I read that to be as long as I sell you the system and I install it I can go under class I, sounds like I will have to do a mix of both class I and G, I for when I sell and install the system, and G for when I install someone elses pre-bought or just wire it up.


----------



## Inner10 (Mar 12, 2009)

SectorSecurity said:


> I don't have any employee's thats the best part it is just me. Looks like they have it under section G as 4261-000 which is over 3$ for premium and under section I as 7791-001 which is less then 2$ premium. Sounds like they are just money hungry and default you to the highest rating they can find.
> 
> The class G states:
> 
> ...


The woman I spoke to at wsib said if.You are running wires on a jobsite you are an electrician.

Welcome to security, you get to pay electrical wsib rates and almost 3x the insurance premiums for specialty security insurance.


----------



## SectorSecurity (Nov 26, 2013)

Inner10 said:


> The woman I spoke to at wsib said if.You are running wires on a jobsite you are an electrician.
> 
> Welcome to security, you get to pay electrical wsib rates and almost 3x the insurance premiums for specialty security insurance.


This makes me laugh, even my GL insurance can class me as a speciality class for what we do but WSIB cant?


----------



## Inner10 (Mar 12, 2009)

SectorSecurity said:


> This makes me laugh, even my GL insurance can class me as a speciality class for what we do but WSIB cant?


Exactly, who's your insurance provider?

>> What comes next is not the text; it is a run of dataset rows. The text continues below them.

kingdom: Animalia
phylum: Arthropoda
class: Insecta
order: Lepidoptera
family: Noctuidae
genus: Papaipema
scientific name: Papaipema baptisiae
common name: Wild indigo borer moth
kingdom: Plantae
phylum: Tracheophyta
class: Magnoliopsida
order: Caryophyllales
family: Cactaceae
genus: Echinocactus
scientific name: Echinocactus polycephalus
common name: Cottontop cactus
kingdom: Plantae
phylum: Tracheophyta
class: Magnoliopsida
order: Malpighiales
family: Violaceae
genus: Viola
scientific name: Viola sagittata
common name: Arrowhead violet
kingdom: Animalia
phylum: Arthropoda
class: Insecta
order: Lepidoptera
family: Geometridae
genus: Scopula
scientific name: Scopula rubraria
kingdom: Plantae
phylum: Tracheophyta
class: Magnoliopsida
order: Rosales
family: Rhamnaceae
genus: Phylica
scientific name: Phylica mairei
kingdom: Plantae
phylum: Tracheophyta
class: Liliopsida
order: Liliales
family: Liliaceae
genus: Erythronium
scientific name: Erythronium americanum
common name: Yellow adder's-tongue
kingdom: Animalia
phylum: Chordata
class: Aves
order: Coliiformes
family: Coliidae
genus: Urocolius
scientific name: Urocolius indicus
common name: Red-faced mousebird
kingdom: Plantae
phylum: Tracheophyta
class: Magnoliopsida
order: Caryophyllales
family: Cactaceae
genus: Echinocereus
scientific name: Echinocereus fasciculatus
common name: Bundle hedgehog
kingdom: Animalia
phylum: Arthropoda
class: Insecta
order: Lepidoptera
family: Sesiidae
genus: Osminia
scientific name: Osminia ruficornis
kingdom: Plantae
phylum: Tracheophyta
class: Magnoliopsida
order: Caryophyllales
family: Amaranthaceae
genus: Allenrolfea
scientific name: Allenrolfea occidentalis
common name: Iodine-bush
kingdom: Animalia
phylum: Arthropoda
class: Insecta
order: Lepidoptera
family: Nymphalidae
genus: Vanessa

I'm with toten and I'm paying 4k for 5 mil/10 mil aggregate.


----------



## SectorSecurity (Nov 26, 2013)

I am with Mitchell Sandham, and I am paying 1300$ for 2 mill with some failure to perform and some other stuff would have to go back and look at specifics.


----------



## Inner10 (Mar 12, 2009)

SectorSecurity said:


> I am with Mitchell Sandham, and I am paying 1300$ for 2 mill with some failure to perform and some other stuff would have to go back and look at specifics.


That's an awesome rate...sadly I'm required to have 5/10 mil coverage and you really have to bend over for it.


----------



## SectorSecurity (Nov 26, 2013)

Inner10 said:


> That's an awesome rate...sadly I'm required to have 5/10 mil coverage and you really have to bend over for it.


I usually work smaller jobs so 2 mil is more then enough I only carry 2 mil because my alarm monitoring provider requires it. I forget what my quote was to go to 5 mil I think it was still under 2700$


----------